All the below insights are derived based on the train data after the movies data is merged. 
1. Columns movieid and title are correlated with each other directly. Only one of the column is used as the feature
2. 67% of data returns POSITIVE and 33% returns NEGATIVE sentiment.
3. The top three ratings that contribute to the movie reviews are R, PG-13, PG
4. releaseDateTheaters and releaseDateStreaming columns are not adding value to the model prediction. 
5. These columns donot contribute much to model prediction - genre, originalLanguage, director, boxOffice, distributor, soundType
6. If the audienceScore is greater than 70, the sentiment of the movie review is mostly predicted POSITIVE
7. Most of the columns are categorical.
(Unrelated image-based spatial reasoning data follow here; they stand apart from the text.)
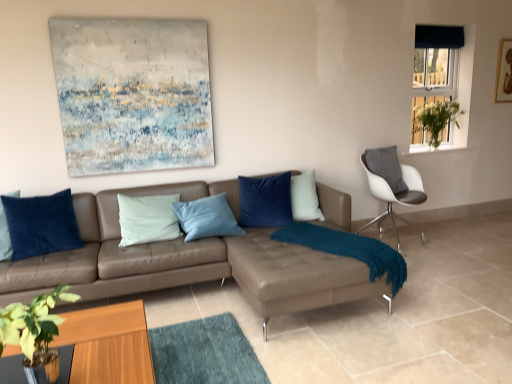
Question: Is brown leather couch at center at the right side of white glossy chair at right?

Choices:
 (A) no
 (B) yes

Answer: (A)

Question: From a real-world perspective, is brown leather couch at center positioned under white glossy chair at right based on gravity?

Choices:
 (A) yes
 (B) no

Answer: (A)

Question: Is brown leather couch at center shorter than white glossy chair at right?

Choices:
 (A) no
 (B) yes

Answer: (B)

Question: Are brown leather couch at center and white glossy chair at right beside each other?

Choices:
 (A) yes
 (B) no

Answer: (B)

Question: Is brown leather couch at center further to camera compared to white glossy chair at right?

Choices:
 (A) no
 (B) yes

Answer: (A)

Question: From a real-world perspective, is brown leather couch at center located higher than white glossy chair at right?

Choices:
 (A) no
 (B) yes

Answer: (A)

Question: Would you say brown leather footrest at center contains dark blue velvet curtain at upper right?

Choices:
 (A) no
 (B) yes

Answer: (A)

Question: Is brown leather footrest at center thinner than dark blue velvet curtain at upper right?

Choices:
 (A) yes
 (B) no

Answer: (B)

Question: Is brown leather footrest at center completely or partially outside of dark blue velvet curtain at upper right?

Choices:
 (A) no
 (B) yes

Answer: (B)

Question: Is there a large distance between brown leather footrest at center and dark blue velvet curtain at upper right?

Choices:
 (A) no
 (B) yes

Answer: (B)

Question: Does brown leather footrest at center have a greater width compared to dark blue velvet curtain at upper right?

Choices:
 (A) no
 (B) yes

Answer: (B)

Question: Are brown leather footrest at center and dark blue velvet curtain at upper right beside each other?

Choices:
 (A) yes
 (B) no

Answer: (B)

Question: Is the position of white glossy chair at right more distant than that of blue fabric curtain at upper right?

Choices:
 (A) no
 (B) yes

Answer: (A)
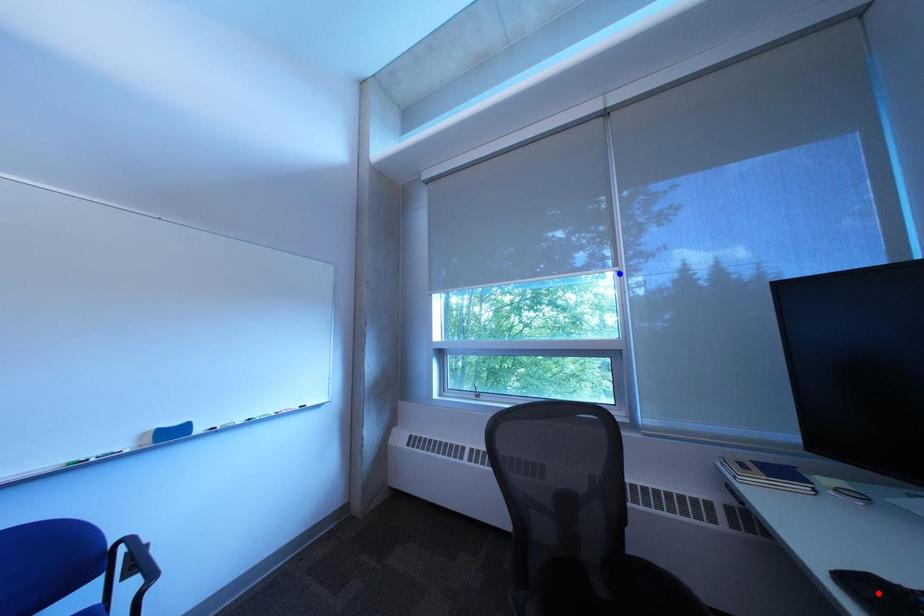
Question: Two points are marked on the image. Which point is closer to the camera?

Choices:
 (A) Blue point is closer.
 (B) Red point is closer.

Answer: (B)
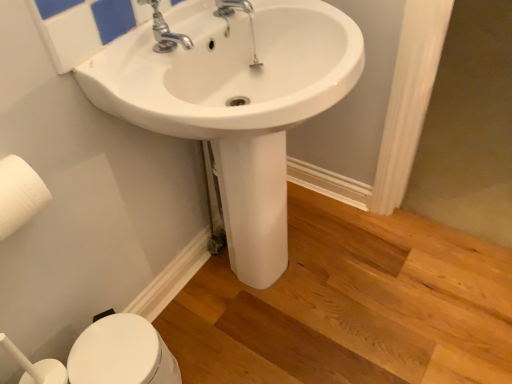
Measure the distance between polished chrome faucet at upper center and camera.

The distance of polished chrome faucet at upper center from camera is 33.71 inches.

Describe the element at coordinates (234, 102) in the screenshot. I see `white glossy sink at center` at that location.

You are a GUI agent. You are given a task and a screenshot of the screen. Output one action in this format:
    pyautogui.click(x=<x>, y=<y>)
    Task: Click on the white glossy bidet at lower left
    
    Given the screenshot: What is the action you would take?
    [121, 353]

What is the approximate width of white glossy bidet at lower left?

white glossy bidet at lower left is 9.83 inches in width.

Locate an element on the screen. The image size is (512, 384). polished chrome faucet at upper center is located at coordinates (165, 31).

From the picture: Does white matte toilet paper at left have a lesser width compared to polished chrome faucet at upper center?

Indeed, white matte toilet paper at left has a lesser width compared to polished chrome faucet at upper center.

Considering the positions of point (6, 182) and point (183, 47), is point (6, 182) closer or farther from the camera than point (183, 47)?

Point (6, 182) appears to be closer to the viewer than point (183, 47).

Is white matte toilet paper at left aimed at polished chrome faucet at upper center?

No, white matte toilet paper at left is not turned towards polished chrome faucet at upper center.

Considering the sizes of white matte toilet paper at left and polished chrome faucet at upper center in the image, is white matte toilet paper at left taller or shorter than polished chrome faucet at upper center?

In the image, white matte toilet paper at left appears to be taller than polished chrome faucet at upper center.

In the image, is white glossy sink at center on the left side or the right side of white glossy bidet at lower left?

From the image, it's evident that white glossy sink at center is to the right of white glossy bidet at lower left.

Is white glossy sink at center touching white glossy bidet at lower left?

No, white glossy sink at center is not in contact with white glossy bidet at lower left.

From the image's perspective, which is above, white glossy sink at center or white glossy bidet at lower left?

From the image's view, white glossy sink at center is above.

Who is smaller, white matte toilet paper at left or white glossy bidet at lower left?

white matte toilet paper at left is smaller.

From the picture: From a real-world perspective, is white matte toilet paper at left above or below white glossy bidet at lower left?

In terms of real-world spatial position, white matte toilet paper at left is above white glossy bidet at lower left.

Is white matte toilet paper at left completely or partially outside of white glossy bidet at lower left?

Absolutely, white matte toilet paper at left is external to white glossy bidet at lower left.

Which of these two, white matte toilet paper at left or white glossy bidet at lower left, is thinner?

Thinner between the two is white matte toilet paper at left.

How far apart are white glossy sink at center and white matte toilet paper at left?

A distance of 18.30 inches exists between white glossy sink at center and white matte toilet paper at left.

At what (x,y) coordinates should I click in order to perform the action: click on sink that appears in front of the white matte toilet paper at left. Please return your answer as a coordinate pair (x, y). The height and width of the screenshot is (384, 512). Looking at the image, I should click on (234, 102).

Can you confirm if white glossy sink at center is shorter than white matte toilet paper at left?

In fact, white glossy sink at center may be taller than white matte toilet paper at left.

Which object is closer to the camera taking this photo, white glossy sink at center or white matte toilet paper at left?

white glossy sink at center is in front.

Does white glossy sink at center have a greater height compared to polished chrome faucet at upper center?

Indeed, white glossy sink at center has a greater height compared to polished chrome faucet at upper center.

The image size is (512, 384). I want to click on sink that appears below the polished chrome faucet at upper center (from a real-world perspective), so click(x=234, y=102).

From a real-world perspective, does white glossy sink at center stand above polished chrome faucet at upper center?

Actually, white glossy sink at center is physically below polished chrome faucet at upper center in the real world.

In the scene shown: Considering the relative positions of white glossy sink at center and polished chrome faucet at upper center in the image provided, is white glossy sink at center to the left of polished chrome faucet at upper center from the viewer's perspective?

Incorrect, white glossy sink at center is not on the left side of polished chrome faucet at upper center.

Consider the image. Is the position of white glossy bidet at lower left less distant than that of white matte toilet paper at left?

No, white glossy bidet at lower left is behind white matte toilet paper at left.

Is white glossy bidet at lower left surrounding white matte toilet paper at left?

Definitely not — white matte toilet paper at left is not inside white glossy bidet at lower left.

Is white glossy bidet at lower left facing away from polished chrome faucet at upper center?

No, polished chrome faucet at upper center is not at the back of white glossy bidet at lower left.

From the image's perspective, is white glossy bidet at lower left on top of polished chrome faucet at upper center?

No, from the image's perspective, white glossy bidet at lower left is not above polished chrome faucet at upper center.

Locate an element on the screen. bidet on the left of the polished chrome faucet at upper center is located at coordinates (121, 353).

Locate an element on the screen. toilet paper below the polished chrome faucet at upper center (from a real-world perspective) is located at coordinates (19, 194).

The height and width of the screenshot is (384, 512). What are the coordinates of `sink on the right of white glossy bidet at lower left` in the screenshot? It's located at (234, 102).

In the scene shown: From the image, which object appears to be nearer to white matte toilet paper at left, polished chrome faucet at upper center or white glossy bidet at lower left?

polished chrome faucet at upper center.

Considering their positions, is white matte toilet paper at left positioned further to white glossy sink at center than white glossy bidet at lower left?

white glossy bidet at lower left lies further to white glossy sink at center than the other object.

Looking at the image, which one is located further to polished chrome faucet at upper center, white matte toilet paper at left or white glossy sink at center?

Based on the image, white matte toilet paper at left appears to be further to polished chrome faucet at upper center.

Considering their positions, is white matte toilet paper at left positioned further to polished chrome faucet at upper center than white glossy bidet at lower left?

white glossy bidet at lower left lies further to polished chrome faucet at upper center than the other object.

Which object lies further to the anchor point white matte toilet paper at left, white glossy sink at center or white glossy bidet at lower left?

Among the two, white glossy sink at center is located further to white matte toilet paper at left.

Considering their positions, is white glossy bidet at lower left positioned closer to white glossy sink at center than polished chrome faucet at upper center?

The object closer to white glossy sink at center is polished chrome faucet at upper center.

Estimate the real-world distances between objects in this image. Which object is further from white matte toilet paper at left, polished chrome faucet at upper center or white glossy sink at center?

Among the two, white glossy sink at center is located further to white matte toilet paper at left.

Considering their positions, is white glossy bidet at lower left positioned further to polished chrome faucet at upper center than white glossy sink at center?

white glossy bidet at lower left.

Where is `toilet paper between white glossy sink at center and white glossy bidet at lower left in the vertical direction`? Image resolution: width=512 pixels, height=384 pixels. toilet paper between white glossy sink at center and white glossy bidet at lower left in the vertical direction is located at coordinates (19, 194).

Where is `tap between white matte toilet paper at left and white glossy sink at center from left to right`? The image size is (512, 384). tap between white matte toilet paper at left and white glossy sink at center from left to right is located at coordinates (165, 31).

Where is `toilet paper that lies between polished chrome faucet at upper center and white glossy bidet at lower left from top to bottom`? toilet paper that lies between polished chrome faucet at upper center and white glossy bidet at lower left from top to bottom is located at coordinates (19, 194).

The height and width of the screenshot is (384, 512). In order to click on sink between polished chrome faucet at upper center and white glossy bidet at lower left vertically in this screenshot , I will do `click(234, 102)`.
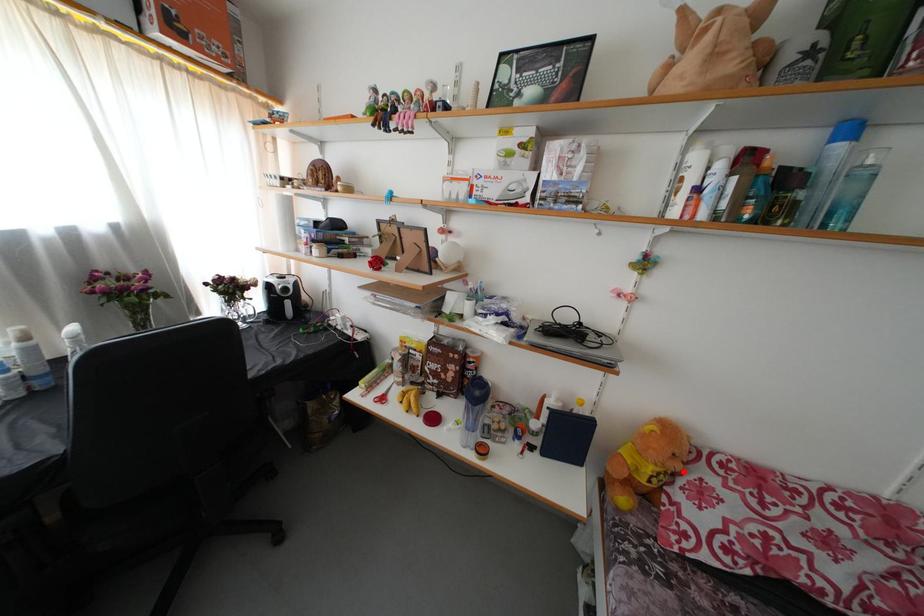
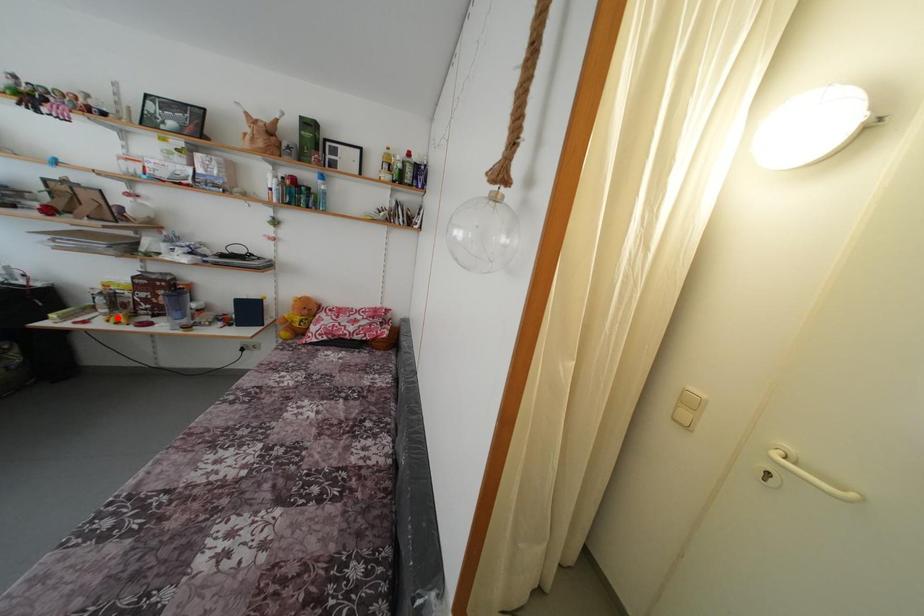
I am providing you with two images of the same scene from different viewpoints. A red point is marked on the first image and another point is marked on the second image. Are the points marked in image1 and image2 representing the same 3D position?

No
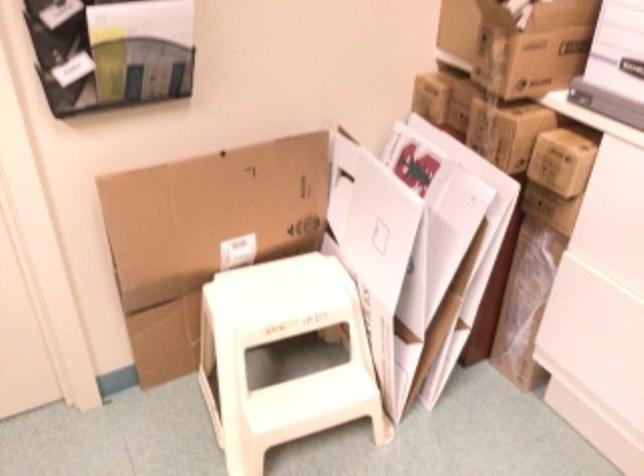
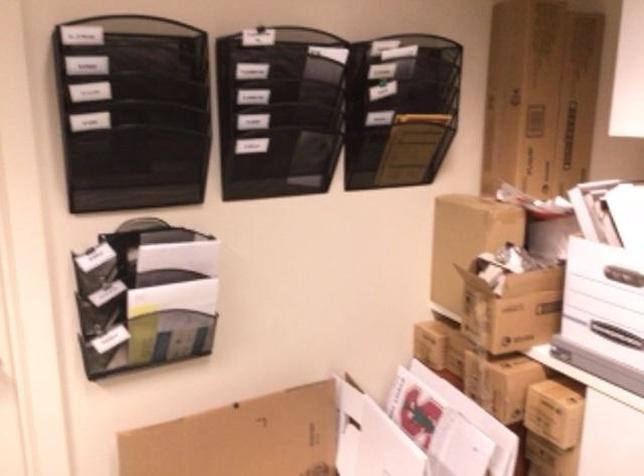
Question: Based on the continuous images, in which direction is the camera rotating? Reply with the corresponding letter.

Choices:
 (A) Left
 (B) Right
 (C) Up
 (D) Down

Answer: (C)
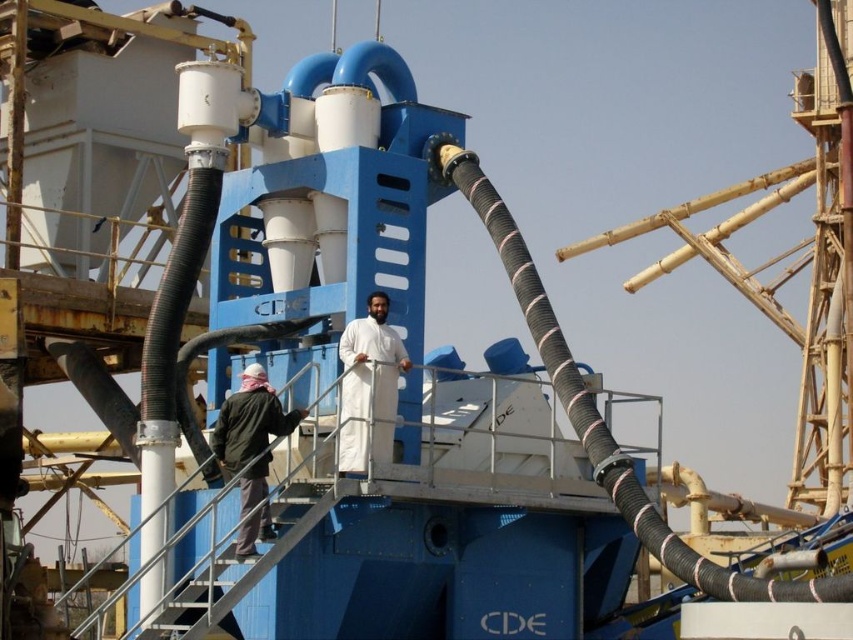
Is white matte clothing at center positioned in front of dark green jacket at lower left?

No, it is behind dark green jacket at lower left.

How much distance is there between white matte clothing at center and dark green jacket at lower left?

The distance of white matte clothing at center from dark green jacket at lower left is 9.82 feet.

Is point (349, 460) more distant than point (231, 449)?

Yes, it is behind point (231, 449).

Locate an element on the screen. white matte clothing at center is located at coordinates (369, 385).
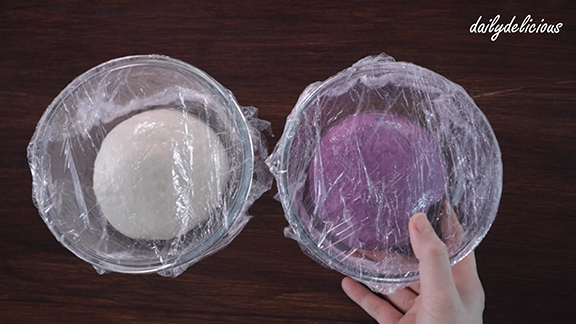
You are a GUI agent. You are given a task and a screenshot of the screen. Output one action in this format:
    pyautogui.click(x=<x>, y=<y>)
    Task: Click on the right bowl
    Image resolution: width=576 pixels, height=324 pixels.
    Given the screenshot: What is the action you would take?
    pyautogui.click(x=373, y=151)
For Data Preprocessing, LabelEncoder can be used first and then OneHotEncoder can be used. 
8. The main column reviewText is a text column and so the TfidVectorizer can be used. 

# Data Preprocesing

In [None]:
# reviewText column in both train and test dataset have text values. Before we process it
# we are inserting the  null values to whitespace string value so that the preprocessor can handle it.
print(f"The number of rows that have null values in reviewText column of train data is: "
      , train_data['reviewText'].isnull().sum())
print(f"The number of rows that have null values in reviewText column of train data is: "
      , test_data['reviewText'].isnull().sum())

train_data['reviewText'].replace(np.nan, ' ', inplace=True)
test_data['reviewText'].replace(np.nan, ' ', inplace=True)
test_data.rename(columns = {'isTopCritic':'isFrequentReviewer'}, inplace = True)

print(f"The number of rows that have null values in reviewText column of train data after preprocessing is: "
      , train_data['reviewText'].isnull().sum())
print(f"The number of rows that have null values in reviewText column of train data after preprocessing is: "
      , test_data['reviewText'].isnull().sum())

In [None]:
train_data.columns

In [None]:
# Encode the categorical columns using Label Encoder first
labelenc = LabelEncoder()
train_data['movieid'] = labelenc.fit_transform(train_data['movieid'])
train_data['reviewerName'] = labelenc.fit_transform(train_data['reviewerName'])
train_data['isFrequentReviewer'] = labelenc.fit_transform(train_data['isFrequentReviewer'])
train_data['originalLanguage'] = labelenc.fit_transform(train_data['originalLanguage'])
train_data['director'] = labelenc.fit_transform(train_data['director'])
train_data['distributor'] = labelenc.fit_transform(train_data['distributor'])
train_data['soundType'] = labelenc.fit_transform(train_data['soundType'])
train_data['rating'] = labelenc.fit_transform(train_data['rating'])

In [None]:
# Apply the same encoding for test dataset similar to train dataset
test_data['movieid'] = labelenc.fit_transform(test_data['movieid'])
test_data['reviewerName'] = labelenc.fit_transform(test_data['reviewerName'])
test_data['isFrequentReviewer'] = labelenc.fit_transform(test_data['isFrequentReviewer'])
test_data['originalLanguage'] = labelenc.fit_transform(test_data['originalLanguage'])
test_data['director'] = labelenc.fit_transform(test_data['director'])
test_data['distributor'] = labelenc.fit_transform(test_data['distributor'])
test_data['rating'] = labelenc.fit_transform(test_data['rating'])
train_data['soundType'] = labelenc.fit_transform(train_data['soundType'])

In [None]:
train_data = train_data.drop(columns=['title'])

In [None]:
train_data.isnull().sum()

In [None]:
train_data['ratingContents'].replace(np.nan, ' ', inplace=True)
train_data['genre'].replace(np.nan, ' ', inplace=True)
train_data['boxOffice'].replace(np.nan, ' ', inplace=True)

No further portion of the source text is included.